Amazon Elastic Compute Cloud (EC2) provides computing resources that can easily and rapidly deploy virtual machines and web applications as instances in the cloud. Administrators and developers can then configure AWS security groups to act as a firewall for the deployed instances.
The AWS EC2 Quarantine bundle enables the Reveal(x) system to modify the AWS security groups associated with an EC2 instance to quarantine network interfaces when a detection identifies a security threat on an EC2 instance.
The bundle includes a trigger that sends a request through the EC2 REST API for detections with a high risk score, a dashboard that provides charts to track activity and quarantined interfaces, and a record format that enables you to query for quarantined events.
## Bundle Contents
- (1) Applications
- AWS Quarantine
- (1) Dashboards
- AWS EC2 Quarantine
- (1) Record Formats
- AWS Quarantine Events
- (1) Triggers
- AWS EC2 Quarantine
RequirementsNote that if you install this bundle on a Command appliance, you must configure ODS targets for each connected Discover appliance and modify the trigger included in the bundle.
- Your ExtraHop Reveal(x) system must have firmware version 7.8 or later.
- You must have a connection to the cloud-based ExtraHop Machine Learning Service.
- You must have administrator privileges on both your ExtraHop appliance and your Amazon Web Services account.
Create IAM user for Amazon Web Services authentication
The AWS EC2 Quarantine trigger in this bundle requires authentication to the Amazon Web Services REST API endpoint for EC2. We recommend that you control how users access EC2 resources with AWS Identity and Access Management (IAM). The IAM user for this bundle must have permissions to complete the following actions:
You will need the Access Key and Secret Key for this IAM user when configuring your Reveal(x) system for this bundle. For more information, see Amazon's documentation about IAM Policies for Amazon EC2.

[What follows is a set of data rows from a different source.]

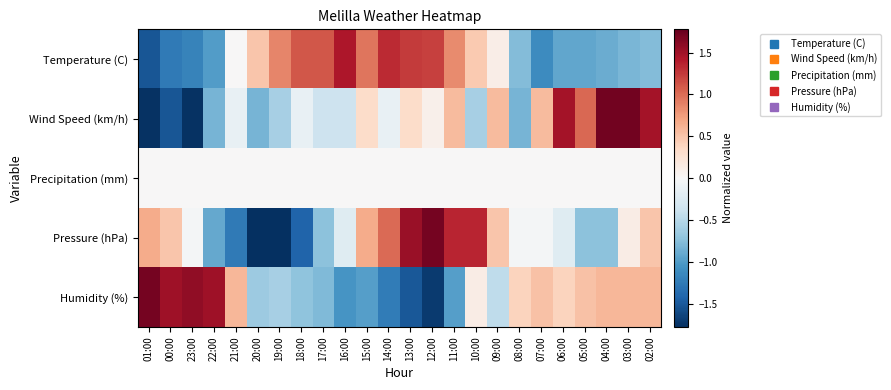

How many series are shown in this chart?

5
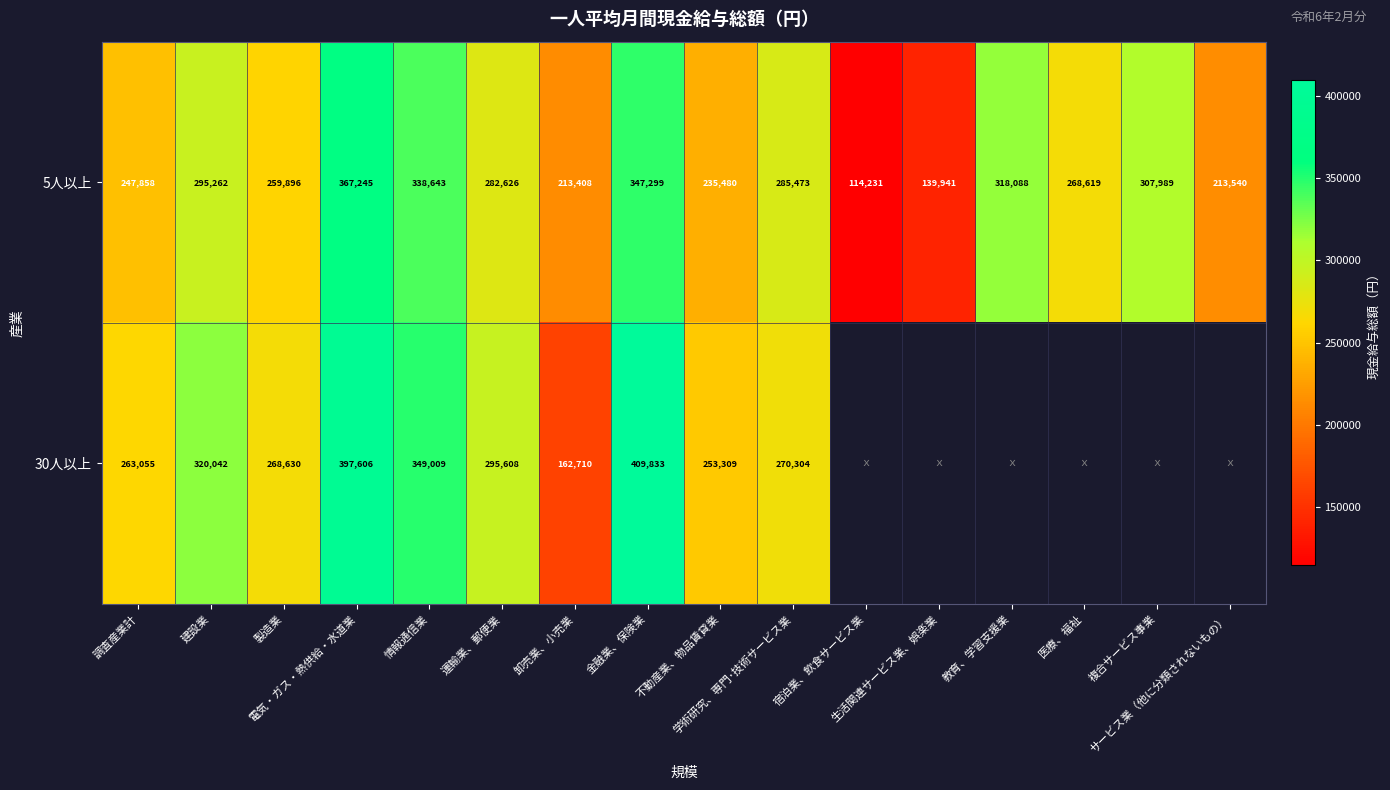

What is the minimum value for 5人以上?

114231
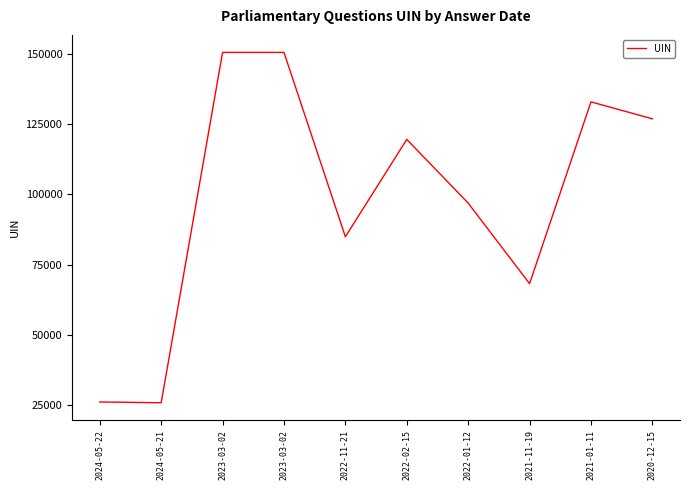

What is the difference between the second highest and second lowest values?

124335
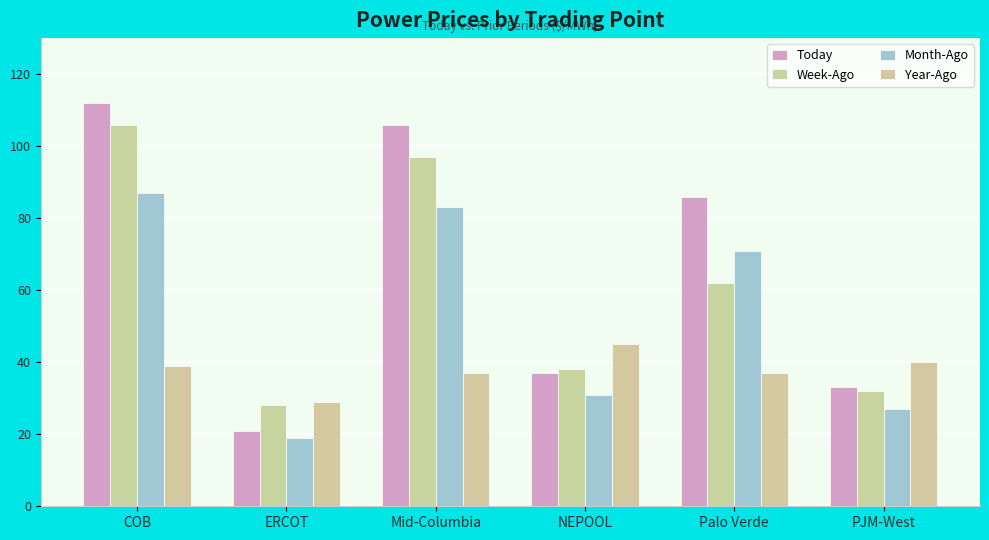

How many bars are there in total?

24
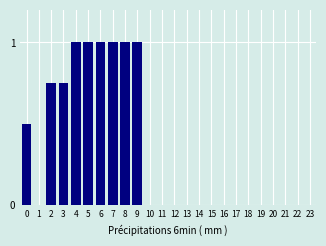

Which has a higher value, 12 or 3?

3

### Create EC2 security group for quarantined interfaces The AWS EC2 Quarantine trigger replaces the EC2 instance's security groups with a security group of your choice, such as a "quarantine" security group with no inbound rules and no outbound rules. You will need the ID of this security group when configuring the trigger. For more information, see Amazon's documentation about Security Groups for Your VPC.
- Download the bundle on this page.
- Upload and apply the bundle.
Configure the ExtraHop appliance
- Log into the Admin UI on the Discover or Command appliance where you installed the bundle.
- Configure an open data stream (ODS) for HTTP with the following parameters:
- Name: A name to identify the EC2 API server.
- Host: ec2.amazonaws.com or other EC2 API endpoint; see AWS documentation for the full list of endpoints for your region.
- Port: 443
- Type: HTTPS
- Authentication: Amazon Web Services
- Access key ID: Your IAM user access key ID
- Secret key: Your IAM user secret key
- Service: ec2
- Region: Your EC2 API endpoint region; for example, "us-west-2"
The following figure shows an example of the ODS target configuration.
- In the Web UI on the Command or Discover appliance where you installed the bundle, click the System Settings icon, and then click Triggers.
- In the list of triggers, click AWS EC2 Quarantine.
- Click the Editor tab.
- Change the default string value in the "QUARANTINE_SECURITYGROUP" variable to the ID of the EC2 security group, similar to the following example:
const QUARANTINE_SECURITYGROUP = "sg-123456789";
- Change the default string value in the "EC2_ODS_TARGET" variable to the name of the ODS target for the EC2 API server, similar to the following example:
const EC2_ODS_TARGET = "ec2";
- Optional: Change the default integer value in the "RISK_THRESHOLD" to the desired risk score threshold for this trigger. Detections with risk scores at or exceeding this value will result in aan ttempted quarantine of participants. For example:
const RISK_THRESHOLD = 81;
- Click Save and Close.
- Select the checkbox next to the AWS EC2 Quarantine trigger and then click Enable.